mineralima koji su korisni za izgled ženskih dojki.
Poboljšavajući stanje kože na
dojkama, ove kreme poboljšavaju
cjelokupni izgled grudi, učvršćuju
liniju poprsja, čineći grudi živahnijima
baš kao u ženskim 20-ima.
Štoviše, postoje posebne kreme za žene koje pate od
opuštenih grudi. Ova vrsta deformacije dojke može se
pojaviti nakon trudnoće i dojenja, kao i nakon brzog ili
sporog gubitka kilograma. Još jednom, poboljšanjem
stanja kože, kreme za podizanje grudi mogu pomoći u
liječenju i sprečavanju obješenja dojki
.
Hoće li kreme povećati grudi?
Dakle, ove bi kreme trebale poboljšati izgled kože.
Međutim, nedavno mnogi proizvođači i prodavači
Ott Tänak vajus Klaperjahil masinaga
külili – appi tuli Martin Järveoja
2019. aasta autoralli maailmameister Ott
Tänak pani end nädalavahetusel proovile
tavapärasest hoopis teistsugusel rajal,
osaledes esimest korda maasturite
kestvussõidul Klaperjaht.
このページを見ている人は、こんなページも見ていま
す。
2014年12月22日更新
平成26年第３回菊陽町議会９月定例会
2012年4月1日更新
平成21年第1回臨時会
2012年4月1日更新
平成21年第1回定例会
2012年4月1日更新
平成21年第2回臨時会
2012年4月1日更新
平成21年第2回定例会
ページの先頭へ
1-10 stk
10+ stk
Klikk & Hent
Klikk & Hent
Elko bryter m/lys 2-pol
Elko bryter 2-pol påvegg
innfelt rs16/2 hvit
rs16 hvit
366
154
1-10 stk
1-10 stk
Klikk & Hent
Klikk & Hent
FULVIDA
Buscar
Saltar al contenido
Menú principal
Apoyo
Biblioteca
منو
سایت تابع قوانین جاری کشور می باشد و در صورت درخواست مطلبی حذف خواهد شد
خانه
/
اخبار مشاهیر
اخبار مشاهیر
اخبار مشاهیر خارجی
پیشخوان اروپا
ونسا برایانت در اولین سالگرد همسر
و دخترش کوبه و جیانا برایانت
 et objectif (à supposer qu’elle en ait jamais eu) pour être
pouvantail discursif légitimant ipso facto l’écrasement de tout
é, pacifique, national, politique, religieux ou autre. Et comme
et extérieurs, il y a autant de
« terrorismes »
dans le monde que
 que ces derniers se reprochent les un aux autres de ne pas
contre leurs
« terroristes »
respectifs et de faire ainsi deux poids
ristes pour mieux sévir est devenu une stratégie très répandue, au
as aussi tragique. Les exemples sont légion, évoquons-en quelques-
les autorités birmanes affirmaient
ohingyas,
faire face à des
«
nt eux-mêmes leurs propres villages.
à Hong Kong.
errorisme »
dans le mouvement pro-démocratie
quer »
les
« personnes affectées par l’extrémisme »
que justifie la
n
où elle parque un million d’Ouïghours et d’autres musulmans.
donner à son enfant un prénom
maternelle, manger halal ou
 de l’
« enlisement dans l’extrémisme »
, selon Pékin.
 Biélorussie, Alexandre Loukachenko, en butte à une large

§ **ABOUT THIS TASK**: Search the entries for the word "leurs" and gather every line where it appears.

§ **SOLUTION FOR THIS PROBLEM**:
contre leurs
nt eux-mêmes leurs propres villages.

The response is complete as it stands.